The answer, I suspect, has to do with class.
The goal of the centrist think tanks has been to make the Democratic party less reliant on its "traditional constituents"....that means those who are not rich.
Changing Democratic policiesAl From interview
"One of the important things we had to do in 1992 was remove the obstacles that kept people from voting Democratic in the first place," he said.
That included addressing issues of welfare, fiscal discipline and crime. "As long as people thought we were going to take money from people who worked and give it to people who didn't work, they didn't want to listen to anything else," he added.
And I'll bet Simon Rosenberg would love to take back these words he spoke long ago about why they formed their think tank.
Simon Rosenberg, the former field director for the DLC who directs the New Democrat Network, a spin-off political action committee, says, "We're trying to raise money to help them lessen their reliance on traditional interest groups in the Democratic Party. In that way," he adds, "they are ideologically freed, frankly, from taking positions that make it difficult for Democrats to win."

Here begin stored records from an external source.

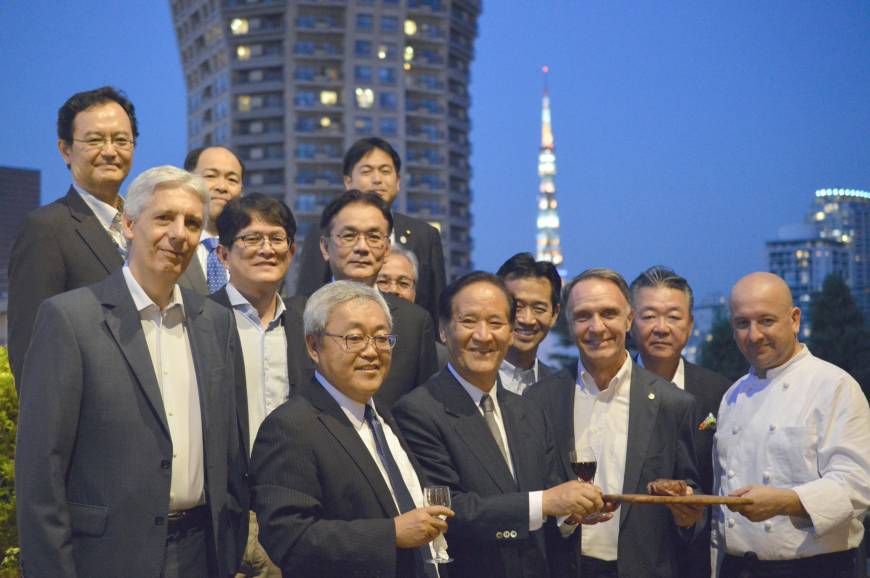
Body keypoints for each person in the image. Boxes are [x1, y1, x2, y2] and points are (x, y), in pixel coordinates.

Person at [15, 166, 247, 578]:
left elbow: (230, 448)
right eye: (164, 218)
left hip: (202, 554)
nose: (179, 233)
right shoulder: (70, 319)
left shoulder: (216, 323)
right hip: (105, 558)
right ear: (128, 224)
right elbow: (40, 470)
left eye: (192, 223)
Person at [393, 272, 608, 578]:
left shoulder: (528, 410)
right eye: (469, 322)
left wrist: (570, 514)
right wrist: (546, 502)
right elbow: (449, 509)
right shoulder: (417, 411)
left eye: (495, 323)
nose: (483, 335)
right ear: (443, 330)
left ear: (510, 332)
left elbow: (550, 496)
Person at [251, 281, 453, 577]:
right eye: (355, 338)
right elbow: (288, 539)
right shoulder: (290, 426)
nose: (372, 351)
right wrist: (391, 534)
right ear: (313, 346)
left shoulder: (381, 413)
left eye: (382, 338)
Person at [525, 268, 702, 578]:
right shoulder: (539, 400)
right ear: (569, 324)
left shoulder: (672, 403)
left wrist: (687, 512)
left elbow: (693, 500)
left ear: (629, 319)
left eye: (609, 313)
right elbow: (530, 495)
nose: (597, 327)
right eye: (583, 316)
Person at [713, 272, 870, 578]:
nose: (754, 335)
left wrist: (785, 502)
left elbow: (857, 485)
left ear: (794, 319)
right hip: (737, 568)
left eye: (766, 321)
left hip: (815, 569)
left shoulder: (834, 385)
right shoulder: (732, 396)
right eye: (742, 323)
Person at [211, 194, 313, 578]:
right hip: (223, 510)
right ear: (223, 254)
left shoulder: (309, 325)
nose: (267, 249)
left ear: (292, 250)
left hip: (294, 506)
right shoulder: (199, 320)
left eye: (277, 238)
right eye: (252, 239)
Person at [8, 86, 138, 383]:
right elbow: (30, 346)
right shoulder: (45, 228)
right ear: (65, 150)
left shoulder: (143, 225)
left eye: (121, 140)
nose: (109, 151)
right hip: (87, 415)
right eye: (94, 140)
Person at [290, 190, 438, 406]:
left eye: (374, 237)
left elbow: (424, 407)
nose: (362, 248)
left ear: (387, 249)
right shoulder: (293, 315)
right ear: (324, 247)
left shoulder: (415, 322)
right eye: (349, 236)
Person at [629, 266, 731, 577]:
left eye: (673, 317)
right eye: (648, 316)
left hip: (698, 556)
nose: (661, 327)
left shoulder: (719, 392)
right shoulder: (611, 388)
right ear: (628, 322)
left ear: (689, 324)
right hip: (630, 554)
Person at [296, 137, 446, 324]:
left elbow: (437, 305)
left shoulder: (424, 234)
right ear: (348, 181)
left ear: (398, 181)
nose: (377, 179)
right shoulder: (324, 228)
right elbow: (309, 291)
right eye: (367, 171)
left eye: (385, 171)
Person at [180, 146, 245, 294]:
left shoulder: (253, 249)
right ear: (186, 181)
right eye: (210, 176)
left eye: (232, 179)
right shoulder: (169, 243)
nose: (222, 187)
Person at [495, 252, 562, 394]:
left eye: (538, 309)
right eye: (517, 307)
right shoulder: (470, 378)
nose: (527, 320)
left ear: (555, 314)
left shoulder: (561, 390)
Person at [377, 245, 448, 368]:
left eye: (403, 283)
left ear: (414, 292)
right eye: (383, 282)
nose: (393, 290)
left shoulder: (439, 357)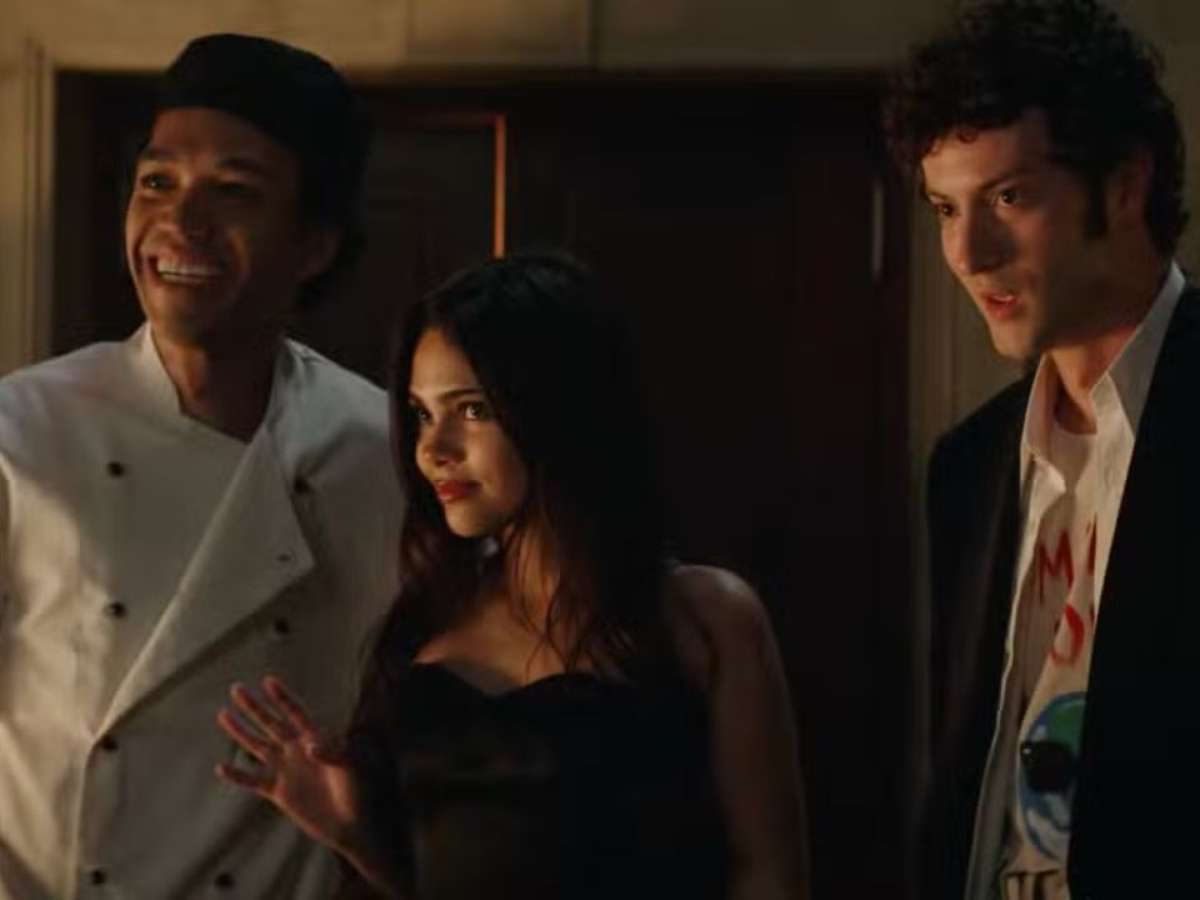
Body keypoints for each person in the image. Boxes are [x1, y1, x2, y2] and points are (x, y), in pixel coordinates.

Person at [215, 254, 811, 899]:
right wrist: (354, 833)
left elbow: (771, 877)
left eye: (471, 409)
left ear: (559, 407)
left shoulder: (709, 617)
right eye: (421, 413)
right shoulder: (421, 624)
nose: (433, 449)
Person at [0, 34, 401, 899]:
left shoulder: (384, 452)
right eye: (158, 183)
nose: (180, 223)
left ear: (316, 244)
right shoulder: (22, 432)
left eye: (234, 191)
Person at [884, 1, 1198, 897]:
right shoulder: (969, 464)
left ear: (1125, 186)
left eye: (1010, 198)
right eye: (945, 208)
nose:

And the words of Robert Dreyfuss from 2001:
Today's is not your father's Democratic Party. Though the dwindling chorus of party progressives provides counterpoint, today's Democrats are proud to claim the mantle of budgetary moderation. They oppose President Bush's $2-trillion tax-cut plan not by arguing mainly for more spending on health, education, and welfare, but because it risks the new sacred cause of paying off the national debt. They are the party of increased military spending, the death penalty, the war on drugs, and partnership with religious faith. They are the party of Ending Welfare As We Know It, the party of The Era of Big Government Is Over.
They have started touching Social Security, our own party leaders did that.
And we should not be expected to be silent.